- EXERCISE OBJECTIVE
Copy out the stretch of the elranatamab study summary from "- through a" through "study doctor selects.".
Top of EXTRACT
Studien-Informationen

Brief Summary:

The purpose of this study is to learn about the study medicine called elranatamab.This

study aims to compare elranatamab to other medicines for the treatment of MM (a type of

cancer).

This study is seeking participants who:

- Are 18 years of age or older and have MM.

- Have received treatments before for MM.

- Have MM that has returned or not responded to their most recent treatment.

Half of the participants will receive elranatamab. The other half of participants will

receive a combination therapy selected by the study doctor. The selected combination

therapy will include 2 to 3 different medicines commonly used to treat MM.

Elranatamab will be given as a shot under the skin at the study clinic about once a week.

This may change to a smaller number of shots later in the study.

The medicines in the combination therapy will be taken by mouth (at home or at the study

clinic) AND will be given either as:

- a shot under the skin at the study clinic

- through a needle in the vein at the study clinic The number of times these medicines

will be taken depends on what combination therapy the study doctor selects.
Bottom of EXTRACT
Top of RECORD SET
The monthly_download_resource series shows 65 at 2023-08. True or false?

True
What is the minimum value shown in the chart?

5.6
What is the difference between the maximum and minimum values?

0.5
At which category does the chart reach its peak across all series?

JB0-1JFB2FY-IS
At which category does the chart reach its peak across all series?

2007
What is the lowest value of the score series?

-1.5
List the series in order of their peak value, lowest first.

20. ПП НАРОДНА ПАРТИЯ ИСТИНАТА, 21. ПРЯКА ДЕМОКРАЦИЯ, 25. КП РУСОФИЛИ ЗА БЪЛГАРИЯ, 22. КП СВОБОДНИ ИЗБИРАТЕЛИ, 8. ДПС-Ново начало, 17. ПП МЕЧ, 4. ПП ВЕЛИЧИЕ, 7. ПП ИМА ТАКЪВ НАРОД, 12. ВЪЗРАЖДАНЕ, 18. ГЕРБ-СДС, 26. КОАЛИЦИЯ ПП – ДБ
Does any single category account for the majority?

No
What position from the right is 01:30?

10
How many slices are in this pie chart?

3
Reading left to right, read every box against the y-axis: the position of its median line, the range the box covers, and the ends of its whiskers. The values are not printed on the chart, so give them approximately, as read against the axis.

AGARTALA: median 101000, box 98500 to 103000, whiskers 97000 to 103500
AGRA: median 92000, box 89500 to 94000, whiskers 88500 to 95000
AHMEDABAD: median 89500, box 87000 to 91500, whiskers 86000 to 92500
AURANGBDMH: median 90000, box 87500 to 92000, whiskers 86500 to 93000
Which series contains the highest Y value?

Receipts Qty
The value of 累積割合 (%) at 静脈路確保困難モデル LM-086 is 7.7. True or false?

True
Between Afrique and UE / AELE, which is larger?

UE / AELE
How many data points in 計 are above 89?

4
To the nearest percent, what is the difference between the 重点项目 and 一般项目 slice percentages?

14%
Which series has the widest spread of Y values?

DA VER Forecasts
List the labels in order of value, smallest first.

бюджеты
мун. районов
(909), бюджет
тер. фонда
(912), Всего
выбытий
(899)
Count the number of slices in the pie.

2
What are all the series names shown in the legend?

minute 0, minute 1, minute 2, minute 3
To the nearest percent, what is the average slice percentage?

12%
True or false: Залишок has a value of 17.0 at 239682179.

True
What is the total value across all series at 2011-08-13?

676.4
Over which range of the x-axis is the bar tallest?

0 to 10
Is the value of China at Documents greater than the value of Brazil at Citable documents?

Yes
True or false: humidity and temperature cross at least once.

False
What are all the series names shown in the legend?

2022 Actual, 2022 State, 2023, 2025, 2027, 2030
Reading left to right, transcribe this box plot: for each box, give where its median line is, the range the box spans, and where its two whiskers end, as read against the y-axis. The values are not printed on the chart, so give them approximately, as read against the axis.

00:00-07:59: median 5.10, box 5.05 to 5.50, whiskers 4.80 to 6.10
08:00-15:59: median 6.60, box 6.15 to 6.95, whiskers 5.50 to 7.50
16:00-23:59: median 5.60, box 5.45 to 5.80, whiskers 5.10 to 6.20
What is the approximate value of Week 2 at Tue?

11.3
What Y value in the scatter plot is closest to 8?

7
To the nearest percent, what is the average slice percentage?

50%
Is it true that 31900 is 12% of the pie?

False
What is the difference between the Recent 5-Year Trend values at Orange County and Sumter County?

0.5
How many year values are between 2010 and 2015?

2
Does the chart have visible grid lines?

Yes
Bottom of RECORD SET
- RESPONSE TO THIS TASK
- through a needle in the vein at the study clinic The number of times these medicines

will be taken depends on what combination therapy the study doctor selects.